On January 1, 2020, a new law in California took effect to provide rights to consumers and employees facing arbitration. The law requires that the business must pay the initial fees or costs of arbitration where the employees or consumers are to arbitrate any claims related to their contracts or state/federal law. If the business doesn’t pay fees and costs within 30 days of their due date, the business is in default and waives its right to compel arbitration. The consumer could then proceed in court or compel arbitration with the proviso that the business pay all reasonable attorney fees and costs related to the arbitration.
The question is whether this will be preempted by the Federal Arbitration Act (FAA) where the arbitration emanates from a contract impacting interstate commerce, which is true in most contracts. Cases are starting to emerge. In Abernathy v. DoorDash, Inc., the court dodged the question, ruling that the new law did not apply because the events all occurred prior to the California law’s enactment and the arbitrations were not currently pending before AAA.
Postmates Inc. v. 10,356 Individuals, however, raised the issue again, asking whether the claim under the new “business pays” California law would be preempted by the FAA. Postmates filed an ex parte application for a temporary restraining order and a preliminary injunction asking the court to stop the defendants from participating in the “de facto class arbitration” that was currently pending and from enforcing any new part of the California law requiring businesses to pay for arbitration. Postmates argued that the claimants had to arbitrate individually under their contracts with Postmates, and that the FAA preempts application of the California law pertaining to arbitration.

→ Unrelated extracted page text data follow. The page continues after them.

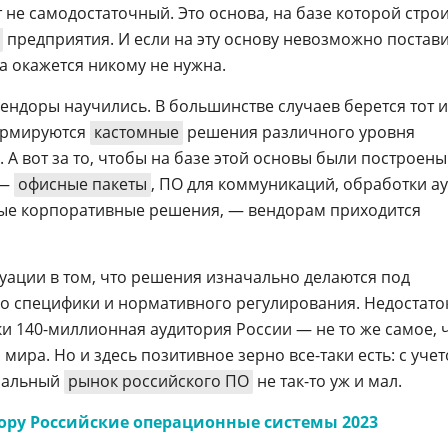
 не самодостаточный. Это основа, на базе которой стро
предприятия. И если на эту основу невозможно постави
а окажется никому не нужна.
ендоры научились. В большинстве случаев берется тот 
формируются
кастомные
решения различного уровня
А вот за то, чтобы на базе этой основы были построены
 —
офисные пакеты
, ПО для коммуникаций, обработки а
ые корпоративные решения, — вендорам приходится
ации в том, что решения изначально делаются под
го специфики и нормативного регулирования. Недостато
и 140-миллионная аудитория России — не то же самое, ч
мира. Но и здесь позитивное зерно все-таки есть: с уче
иальный
рынок российского ПО
не так-то уж и мал.
ору Российские операционные системы 2023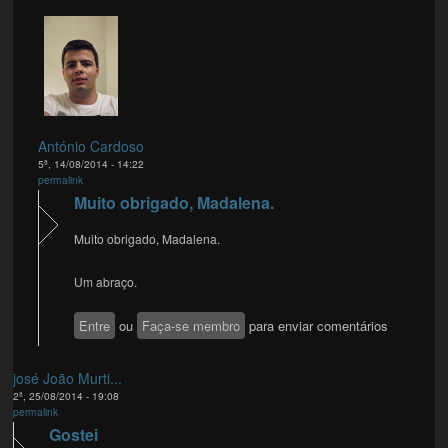
António Cardoso
5ª, 14/08/2014 - 14:22
permalink
Muito obrigado, Madalena.
Muito obrigado, Madalena.
Um abraço.
Entre
ou
Faça-se membro
para enviar comentários
josé João Murti...
2ª, 25/08/2014 - 19:08
permalink
Gostei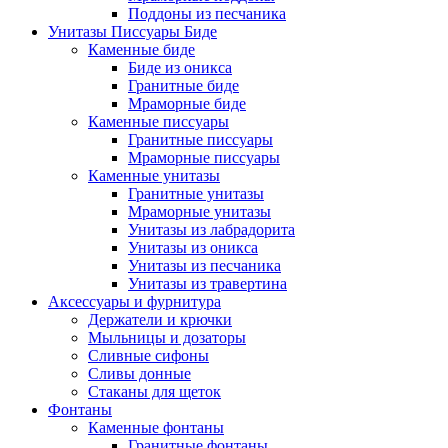
Поддоны из песчаника
Унитазы Писсуары Биде
Каменные биде
Биде из оникса
Гранитные биде
Мраморные биде
Каменные писсуары
Гранитные писсуары
Мраморные писсуары
Каменные унитазы
Гранитные унитазы
Мраморные унитазы
Унитазы из лабрадорита
Унитазы из оникса
Унитазы из песчаника
Унитазы из травертина
Аксессуары и фурнитура
Держатели и крючки
Мыльницы и дозаторы
Сливные сифоны
Сливы донные
Стаканы для щеток
Фонтаны
Каменные фонтаны
Гранитные фонтаны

Nonetheless, the district court dodged the preemption issue by holding that the issues regarding class arbitration would be for the arbitrator to decide. Furthermore, Postmates did not carry its burden of showing that it was likely to succeed in proving that there was a de facto class arbitration. Accordingly, the court did not have to decide the preemption question, as the arbitrator had not yet addressed the issue.
The parties filed appellate briefs to the Ninth Circuit in late April 2020. On appeal, Postmates argues that the district court was incorrect in saying that their agreement delegates the arbitrability and allowance of class procedure questions to an arbitrator. They also argue again that the current arbitration proceedings resembled class arbitration in contravention of their agreement. The respondents argue that the district court was correct, and that their arbitrations constituted individual arbitrations, not a class arbitration. Nonetheless, the preemption issue seems to been laid to the sidelines.

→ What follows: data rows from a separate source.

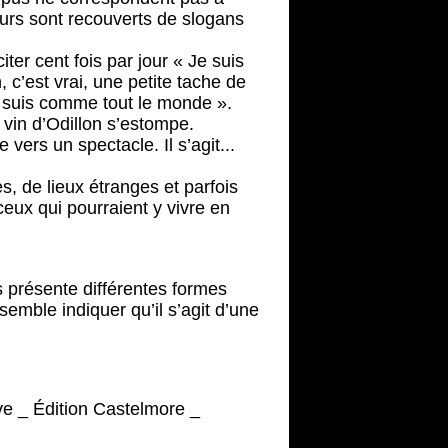
murs sont recouverts de slogans
iter cent fois par jour « Je suis
c’est vrai, une petite tache de
e suis comme tout le monde ».
vin d’Odillon s’estompe.
vers un spectacle. Il s’agit...
, de lieux étranges et parfois
eux qui pourraient y vivre en
s présente différentes formes
emble indiquer qu’il s’agit d’une
ve _ Édition Castelmore _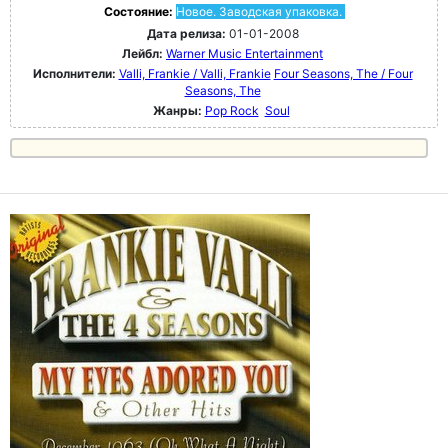
Состояние:
Новое. Заводская упаковка.
Дата релиза:
01-01-2008
Лейбл:
Warner Music Entertainment
Исполнители:
Valli, Frankie / Valli, Frankie
Four Seasons, The / Four
Seasons, The
Жанры:
Pop Rock
Soul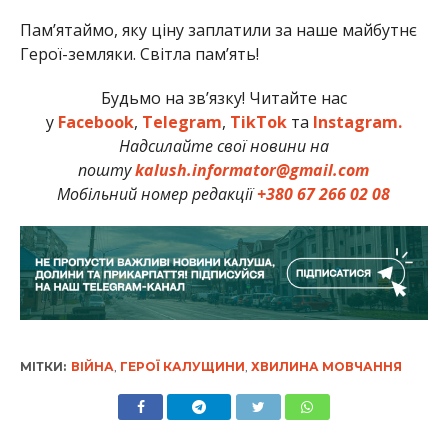
Памʼятаймо, яку ціну заплатили за наше майбутнє
Герої-земляки. Світла пам’ять!
Будьмо на зв’язку! Читайте нас
у
Facebook
,
Telegram
,
TikTok
та
Instagram.
Надсилайте свої новини на
пошту
kalush.informator@gmail.com
Мобільний номер редакції
+380 67 266 02 08
МІТКИ:
ВІЙНА
,
ГЕРОЇ КАЛУЩИНИ
,
ХВИЛИНА МОВЧАННЯ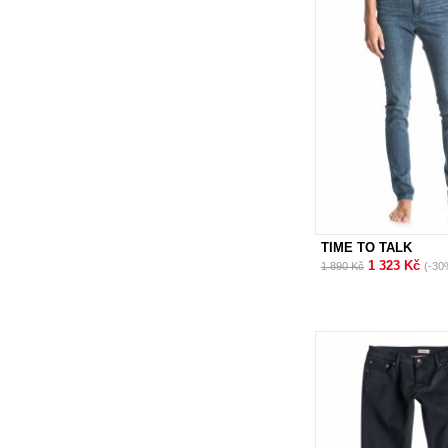
TIME TO TALK
1 323 Kč
1 890 Kč
(-30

Still, the issue is not over. The California law requiring businesses to pay seems to set arbitration contracts out for special treatment, which raises the FAA preemption hackles. The U.S. Supreme Court has made clear that “state-law rules that stand as an obstacle to the accomplishment of the FAA’s objectives” are subject to federal preemption. AT&T Mobility LLC v. Concepcion, 563 U.S. 333, 343 (2011).
National Consumer Law Center, Consumer Arbitration Agreements (8th ed.), 2020, at 188.8.131.52, https://library.nclc.org/node/99496.
Abernathy v. DoorDash, Inc., C 19-07545 WHA, 2020 WL 619785, at *3 (N.D. Cal. Feb. 10, 2020).
Postmates Inc. v. 10,356 Individuals, CV202783PSGJEMX, 2020 WL 1908302, at *6 (C.D. Cal. Apr. 15, 2020).